あとは、昼過ぎに産卵のために樹冠から降りて来るメスに期待するのみ。しかし、空は次第に雲が広がって日差しは弱くなっていく。

昼まで時間があるので、ちょっと別の虫を狙いに場所を移動する。

林内を歩き回ると、モミの倒木を発見。晩夏の頃から成虫が野外に出てくる、ヨツボシシロオビゴマフカミキリが狙い。

幼虫が好むキノコが生えた枝には、新鮮な羽化脱出孔。成虫が近くにいるはずなので周囲を探すが、影も形もない。材採集で得るのに慣れてしまうと、野外では必死さに欠けるのかもしれない。

だいぶ時間を浪費したところで、さきほどの第2ポイントへと戻る。

11時頃から、再び青空が姿を現す。

モミの樹幹にも日が当たるようになってきた。

条件が整ってきたと思ったら、第2ポイントには若手虫屋さんが出現。この時期でこの場所なら、狙いは一緒なのは明らか。しかも、その手には立派な長竿が握られていて、とても勝ち目はない。とりあえず昼食を食べながら様子をうかがうと、どうやら相手は私を虫屋とは認識していないらしい。それもそうだろう、網も持たずにオオトラを採りに来るなんて、普通は考えられないことなのだから。

昼食後、どうするかしばし考える。相手はどうやら第1ポイントを採集ポイントとして認識していないようだが、モミの本数や状態を見ればこの第2ポイントで粘った方が確率が高いのは明らか。勝ち目のないところにいてもしょうがないので、あまり期待せずに第1ポイントへ戻る。

朝はあまり気にしなかったが、モミの根元にある樹洞が気になった。

内部を照らすと、コガネムシ類の糞らしきものがたくさん見える。

手で無造作に掘ると、幼虫が出てきた。

とりあえずハナムグリの幼虫であることは間違いない。何に化けるか、飼育してみよう。

ポイントに到着してしばらくすると、また雲が広がって太陽を覆い隠す。空全体を見渡しても、雲の切れ間はほとんどない。これは、とても期待できそうにない。

13時過ぎ、ここでのオオトラ探索を断念する。このままではむなしいだけなので、遠回りして帰ることにする。これが、大きな転機になるとはこの時点ではまったく予想できていなかった。
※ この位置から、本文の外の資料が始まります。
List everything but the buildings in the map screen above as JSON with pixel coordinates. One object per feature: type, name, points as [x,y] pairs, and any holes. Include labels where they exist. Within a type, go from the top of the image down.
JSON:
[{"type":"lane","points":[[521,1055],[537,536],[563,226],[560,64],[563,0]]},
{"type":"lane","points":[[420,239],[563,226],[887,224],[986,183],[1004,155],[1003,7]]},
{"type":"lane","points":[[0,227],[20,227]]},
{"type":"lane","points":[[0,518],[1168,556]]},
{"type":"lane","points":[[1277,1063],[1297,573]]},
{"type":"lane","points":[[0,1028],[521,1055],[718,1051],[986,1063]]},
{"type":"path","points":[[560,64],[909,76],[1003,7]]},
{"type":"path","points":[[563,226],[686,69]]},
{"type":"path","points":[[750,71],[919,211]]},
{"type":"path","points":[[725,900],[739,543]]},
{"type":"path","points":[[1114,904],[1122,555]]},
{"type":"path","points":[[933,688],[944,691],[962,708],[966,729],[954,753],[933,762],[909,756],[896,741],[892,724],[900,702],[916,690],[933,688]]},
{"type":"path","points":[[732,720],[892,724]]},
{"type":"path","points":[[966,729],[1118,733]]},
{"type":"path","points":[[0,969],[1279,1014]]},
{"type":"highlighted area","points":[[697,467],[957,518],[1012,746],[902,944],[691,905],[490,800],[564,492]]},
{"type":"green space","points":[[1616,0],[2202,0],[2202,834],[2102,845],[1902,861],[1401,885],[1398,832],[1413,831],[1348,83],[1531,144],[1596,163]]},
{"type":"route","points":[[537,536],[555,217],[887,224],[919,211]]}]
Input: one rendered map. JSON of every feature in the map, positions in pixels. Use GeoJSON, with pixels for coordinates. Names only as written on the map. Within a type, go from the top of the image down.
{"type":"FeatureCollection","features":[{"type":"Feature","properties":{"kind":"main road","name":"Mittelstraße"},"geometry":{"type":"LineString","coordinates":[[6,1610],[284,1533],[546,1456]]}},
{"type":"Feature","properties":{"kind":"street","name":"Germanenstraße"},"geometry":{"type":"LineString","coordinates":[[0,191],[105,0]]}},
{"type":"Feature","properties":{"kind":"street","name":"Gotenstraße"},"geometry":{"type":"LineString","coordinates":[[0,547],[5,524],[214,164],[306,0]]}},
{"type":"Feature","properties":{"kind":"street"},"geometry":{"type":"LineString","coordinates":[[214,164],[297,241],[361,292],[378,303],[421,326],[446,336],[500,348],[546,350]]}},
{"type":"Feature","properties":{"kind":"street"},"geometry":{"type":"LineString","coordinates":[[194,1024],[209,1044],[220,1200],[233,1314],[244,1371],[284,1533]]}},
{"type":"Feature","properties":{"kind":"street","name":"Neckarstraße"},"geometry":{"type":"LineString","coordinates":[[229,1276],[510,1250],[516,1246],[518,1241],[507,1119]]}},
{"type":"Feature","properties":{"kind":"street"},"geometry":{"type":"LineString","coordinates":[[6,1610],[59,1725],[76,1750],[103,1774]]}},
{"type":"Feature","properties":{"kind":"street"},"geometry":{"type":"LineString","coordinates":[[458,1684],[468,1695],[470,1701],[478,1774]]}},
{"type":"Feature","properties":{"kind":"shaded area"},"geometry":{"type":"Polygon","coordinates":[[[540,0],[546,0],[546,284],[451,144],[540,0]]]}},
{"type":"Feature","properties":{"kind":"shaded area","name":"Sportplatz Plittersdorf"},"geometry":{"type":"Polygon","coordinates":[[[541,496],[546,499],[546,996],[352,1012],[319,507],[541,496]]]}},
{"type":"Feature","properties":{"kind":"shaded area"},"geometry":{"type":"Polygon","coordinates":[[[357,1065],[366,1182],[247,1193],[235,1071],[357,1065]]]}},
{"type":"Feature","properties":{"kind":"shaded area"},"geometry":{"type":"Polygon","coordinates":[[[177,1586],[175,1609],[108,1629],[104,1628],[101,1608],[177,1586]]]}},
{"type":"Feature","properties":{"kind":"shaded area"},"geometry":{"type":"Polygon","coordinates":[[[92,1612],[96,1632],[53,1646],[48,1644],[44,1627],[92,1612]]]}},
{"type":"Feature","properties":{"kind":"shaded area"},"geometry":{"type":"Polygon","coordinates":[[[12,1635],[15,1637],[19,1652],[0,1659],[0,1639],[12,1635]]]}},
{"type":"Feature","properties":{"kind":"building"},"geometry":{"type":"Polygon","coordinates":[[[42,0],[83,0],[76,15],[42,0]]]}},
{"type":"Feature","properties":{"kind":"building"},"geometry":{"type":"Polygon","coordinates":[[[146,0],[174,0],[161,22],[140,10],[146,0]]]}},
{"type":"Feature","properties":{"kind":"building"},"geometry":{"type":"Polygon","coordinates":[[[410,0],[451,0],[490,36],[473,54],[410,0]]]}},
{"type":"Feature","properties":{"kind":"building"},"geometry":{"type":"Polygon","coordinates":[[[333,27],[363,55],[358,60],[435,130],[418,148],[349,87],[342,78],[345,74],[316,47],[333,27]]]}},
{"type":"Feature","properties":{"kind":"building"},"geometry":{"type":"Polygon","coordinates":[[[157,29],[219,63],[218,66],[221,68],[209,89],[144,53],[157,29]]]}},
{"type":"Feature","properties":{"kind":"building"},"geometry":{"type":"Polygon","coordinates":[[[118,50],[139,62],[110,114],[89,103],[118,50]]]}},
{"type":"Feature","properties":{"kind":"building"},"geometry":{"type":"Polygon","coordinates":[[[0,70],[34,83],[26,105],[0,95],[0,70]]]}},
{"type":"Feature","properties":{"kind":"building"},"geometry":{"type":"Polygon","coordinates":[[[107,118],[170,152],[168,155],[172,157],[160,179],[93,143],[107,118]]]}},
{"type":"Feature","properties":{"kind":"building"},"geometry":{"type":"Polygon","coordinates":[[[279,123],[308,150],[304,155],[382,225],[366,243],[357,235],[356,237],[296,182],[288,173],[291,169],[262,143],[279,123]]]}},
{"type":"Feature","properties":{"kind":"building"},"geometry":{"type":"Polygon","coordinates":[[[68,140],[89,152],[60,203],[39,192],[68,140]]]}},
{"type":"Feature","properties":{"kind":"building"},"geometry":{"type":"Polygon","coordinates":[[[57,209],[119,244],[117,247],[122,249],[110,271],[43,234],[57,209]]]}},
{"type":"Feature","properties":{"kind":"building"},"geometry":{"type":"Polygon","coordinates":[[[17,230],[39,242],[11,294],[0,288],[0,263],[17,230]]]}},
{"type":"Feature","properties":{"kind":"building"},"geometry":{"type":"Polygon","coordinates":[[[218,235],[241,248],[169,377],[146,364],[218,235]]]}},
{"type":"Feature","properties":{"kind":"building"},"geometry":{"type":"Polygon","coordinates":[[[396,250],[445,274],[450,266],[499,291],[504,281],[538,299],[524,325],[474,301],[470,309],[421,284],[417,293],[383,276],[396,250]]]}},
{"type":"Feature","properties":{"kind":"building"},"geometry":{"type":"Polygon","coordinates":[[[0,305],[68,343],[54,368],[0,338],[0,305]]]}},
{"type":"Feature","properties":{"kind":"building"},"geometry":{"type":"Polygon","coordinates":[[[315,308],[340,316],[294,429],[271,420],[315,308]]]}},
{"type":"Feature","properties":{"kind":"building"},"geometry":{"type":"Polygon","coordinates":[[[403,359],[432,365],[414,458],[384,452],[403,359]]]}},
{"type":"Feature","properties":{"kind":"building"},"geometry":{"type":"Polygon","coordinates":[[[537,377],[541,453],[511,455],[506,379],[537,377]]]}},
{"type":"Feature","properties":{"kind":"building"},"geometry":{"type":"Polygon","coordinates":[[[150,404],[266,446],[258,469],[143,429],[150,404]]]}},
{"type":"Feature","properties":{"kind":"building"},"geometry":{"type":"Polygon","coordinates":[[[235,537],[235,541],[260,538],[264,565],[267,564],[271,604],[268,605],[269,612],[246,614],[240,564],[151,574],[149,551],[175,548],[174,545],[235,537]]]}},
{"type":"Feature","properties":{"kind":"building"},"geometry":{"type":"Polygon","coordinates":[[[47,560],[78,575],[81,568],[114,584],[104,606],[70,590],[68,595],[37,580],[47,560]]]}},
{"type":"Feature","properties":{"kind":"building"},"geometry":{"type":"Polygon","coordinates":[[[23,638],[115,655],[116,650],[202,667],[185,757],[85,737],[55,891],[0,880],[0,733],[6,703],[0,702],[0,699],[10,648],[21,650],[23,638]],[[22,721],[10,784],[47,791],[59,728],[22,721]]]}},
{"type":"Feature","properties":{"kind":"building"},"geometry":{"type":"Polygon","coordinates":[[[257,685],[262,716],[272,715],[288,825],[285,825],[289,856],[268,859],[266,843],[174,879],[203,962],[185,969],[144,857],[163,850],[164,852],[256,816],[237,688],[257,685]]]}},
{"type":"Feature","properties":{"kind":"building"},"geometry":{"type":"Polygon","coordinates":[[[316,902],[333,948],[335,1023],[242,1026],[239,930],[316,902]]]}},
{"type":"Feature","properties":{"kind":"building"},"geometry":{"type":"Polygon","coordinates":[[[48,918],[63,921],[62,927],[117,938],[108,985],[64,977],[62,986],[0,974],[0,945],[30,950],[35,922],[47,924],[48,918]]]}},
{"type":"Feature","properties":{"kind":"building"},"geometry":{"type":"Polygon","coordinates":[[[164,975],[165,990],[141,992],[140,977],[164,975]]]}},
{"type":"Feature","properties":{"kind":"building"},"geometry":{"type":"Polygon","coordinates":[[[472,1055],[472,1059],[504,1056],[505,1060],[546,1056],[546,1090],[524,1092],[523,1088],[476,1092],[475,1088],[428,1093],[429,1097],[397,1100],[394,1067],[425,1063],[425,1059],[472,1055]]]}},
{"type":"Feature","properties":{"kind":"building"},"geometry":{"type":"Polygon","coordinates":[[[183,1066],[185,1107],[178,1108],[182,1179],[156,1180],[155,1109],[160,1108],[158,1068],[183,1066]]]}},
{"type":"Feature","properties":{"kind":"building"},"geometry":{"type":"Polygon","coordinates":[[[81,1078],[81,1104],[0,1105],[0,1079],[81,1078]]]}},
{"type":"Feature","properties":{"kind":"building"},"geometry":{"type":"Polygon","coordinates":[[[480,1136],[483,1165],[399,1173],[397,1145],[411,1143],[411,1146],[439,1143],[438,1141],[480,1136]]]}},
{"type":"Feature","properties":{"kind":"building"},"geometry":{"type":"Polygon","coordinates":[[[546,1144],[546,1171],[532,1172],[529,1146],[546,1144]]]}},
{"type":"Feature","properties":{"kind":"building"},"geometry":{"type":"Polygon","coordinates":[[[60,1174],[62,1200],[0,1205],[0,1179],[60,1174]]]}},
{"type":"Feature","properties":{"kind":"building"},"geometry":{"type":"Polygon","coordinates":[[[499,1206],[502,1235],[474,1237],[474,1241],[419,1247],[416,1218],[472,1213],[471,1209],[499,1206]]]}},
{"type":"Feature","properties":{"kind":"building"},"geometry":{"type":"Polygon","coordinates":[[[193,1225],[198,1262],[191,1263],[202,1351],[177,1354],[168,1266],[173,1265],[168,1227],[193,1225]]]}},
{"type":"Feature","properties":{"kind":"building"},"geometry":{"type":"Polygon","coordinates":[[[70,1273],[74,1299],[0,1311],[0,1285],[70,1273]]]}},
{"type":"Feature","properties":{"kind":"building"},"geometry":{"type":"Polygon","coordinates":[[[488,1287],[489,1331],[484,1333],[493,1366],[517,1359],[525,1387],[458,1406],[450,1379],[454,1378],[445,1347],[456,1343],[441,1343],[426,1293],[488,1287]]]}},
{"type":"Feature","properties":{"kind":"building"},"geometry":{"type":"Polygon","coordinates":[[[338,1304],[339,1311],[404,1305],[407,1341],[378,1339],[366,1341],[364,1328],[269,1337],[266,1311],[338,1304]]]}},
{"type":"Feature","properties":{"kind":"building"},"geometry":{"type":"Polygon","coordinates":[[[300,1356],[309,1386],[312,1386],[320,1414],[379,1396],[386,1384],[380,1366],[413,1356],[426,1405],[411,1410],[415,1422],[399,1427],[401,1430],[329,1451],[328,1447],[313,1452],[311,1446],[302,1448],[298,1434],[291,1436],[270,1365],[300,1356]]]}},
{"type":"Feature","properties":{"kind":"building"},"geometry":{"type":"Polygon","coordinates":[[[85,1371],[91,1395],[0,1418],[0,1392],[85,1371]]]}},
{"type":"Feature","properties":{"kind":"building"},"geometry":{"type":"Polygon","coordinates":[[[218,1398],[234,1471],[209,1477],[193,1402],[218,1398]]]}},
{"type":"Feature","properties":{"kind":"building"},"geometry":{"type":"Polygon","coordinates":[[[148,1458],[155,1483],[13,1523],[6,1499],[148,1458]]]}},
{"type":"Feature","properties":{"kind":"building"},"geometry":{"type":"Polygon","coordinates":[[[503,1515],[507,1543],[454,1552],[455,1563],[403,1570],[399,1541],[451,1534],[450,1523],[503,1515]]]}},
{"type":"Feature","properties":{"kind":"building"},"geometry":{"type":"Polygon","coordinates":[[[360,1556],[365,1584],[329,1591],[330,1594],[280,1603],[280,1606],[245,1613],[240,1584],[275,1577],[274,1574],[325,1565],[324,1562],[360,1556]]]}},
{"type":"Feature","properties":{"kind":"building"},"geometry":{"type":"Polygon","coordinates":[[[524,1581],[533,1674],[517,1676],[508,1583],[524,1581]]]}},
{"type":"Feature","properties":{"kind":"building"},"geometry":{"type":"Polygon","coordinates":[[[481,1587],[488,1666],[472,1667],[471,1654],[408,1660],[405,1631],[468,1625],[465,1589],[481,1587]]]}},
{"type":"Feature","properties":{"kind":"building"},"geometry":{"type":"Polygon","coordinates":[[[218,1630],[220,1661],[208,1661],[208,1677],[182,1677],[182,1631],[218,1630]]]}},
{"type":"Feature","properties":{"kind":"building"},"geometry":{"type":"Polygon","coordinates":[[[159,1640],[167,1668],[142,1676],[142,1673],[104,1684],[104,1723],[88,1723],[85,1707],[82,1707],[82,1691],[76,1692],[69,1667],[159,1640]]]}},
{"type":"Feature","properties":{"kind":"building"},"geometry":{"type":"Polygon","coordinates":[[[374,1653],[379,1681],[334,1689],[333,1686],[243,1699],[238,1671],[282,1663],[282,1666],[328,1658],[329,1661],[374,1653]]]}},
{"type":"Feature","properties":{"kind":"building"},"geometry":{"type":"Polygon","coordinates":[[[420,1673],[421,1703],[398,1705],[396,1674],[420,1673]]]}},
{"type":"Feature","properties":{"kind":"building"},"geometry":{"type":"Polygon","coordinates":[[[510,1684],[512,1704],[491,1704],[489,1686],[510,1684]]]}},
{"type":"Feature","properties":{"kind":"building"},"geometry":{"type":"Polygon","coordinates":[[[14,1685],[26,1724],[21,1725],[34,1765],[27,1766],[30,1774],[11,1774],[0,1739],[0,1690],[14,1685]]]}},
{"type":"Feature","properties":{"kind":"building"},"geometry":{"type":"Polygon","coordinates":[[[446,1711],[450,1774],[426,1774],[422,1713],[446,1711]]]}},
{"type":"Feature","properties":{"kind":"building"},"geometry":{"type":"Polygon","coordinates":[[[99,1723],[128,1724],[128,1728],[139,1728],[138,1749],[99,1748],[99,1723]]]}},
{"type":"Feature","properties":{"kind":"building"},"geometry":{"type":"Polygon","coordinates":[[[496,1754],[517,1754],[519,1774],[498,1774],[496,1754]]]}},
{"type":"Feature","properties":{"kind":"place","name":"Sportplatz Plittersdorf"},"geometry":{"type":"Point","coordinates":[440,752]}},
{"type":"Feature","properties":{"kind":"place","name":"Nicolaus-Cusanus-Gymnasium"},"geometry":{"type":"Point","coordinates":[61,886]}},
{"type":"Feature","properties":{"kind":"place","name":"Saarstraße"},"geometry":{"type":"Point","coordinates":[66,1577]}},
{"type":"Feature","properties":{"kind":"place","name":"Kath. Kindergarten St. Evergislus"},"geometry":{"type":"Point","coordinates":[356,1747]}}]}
どのくらい歩いただろうか。ふと斜面を見ると、ヤニを噴出するモミの木が見える。周囲を見渡すと、植林の終わりにたくさんのモミが生えていて、しかも、視界に入るモミの半分以上に白い汚れがついているのだ。


新鮮な羽化脱出孔

間違いなく、今年出たものだろう。

これも、今年の羽化脱出孔。

地上50cmほどのところからも、羽化脱出したらしい。

この密度の濃さ、2008年に讃岐国で見た時の状況とそっくり。

そして、ヤニ噴出にもかかわらず、羽化脱出孔がない木もある。以前の奥多摩の時のように、すっと指を伸ばす。

なんとなく選んだ場所を指で押すと、樹皮がへこんだ。ドキドキしながら、爪を立てる。

食痕と、空洞が現れた。慎重に、樹皮を剥がしていく。出てくるのは、果たしてどちらか・・・・。

出てきたのは幼虫。顔を見ると、ヒゲナガカミキリでないことは明らかだった。何らかの理由で成長が遅れたため、来年夏に成虫になるようだ。過去に2回飼育に失敗しているが、今度こそは。

おそらく、このモミ林の状況にはほとんど誰も気づいていない。成虫が出ているということは、天気さえ良ければ遭遇できるかもしれない。しかし、樹冠から覗く空はどこを見ても白いまま。

来週は天気が良くなることを願いつつ、今日のところは引き上げることにしよう。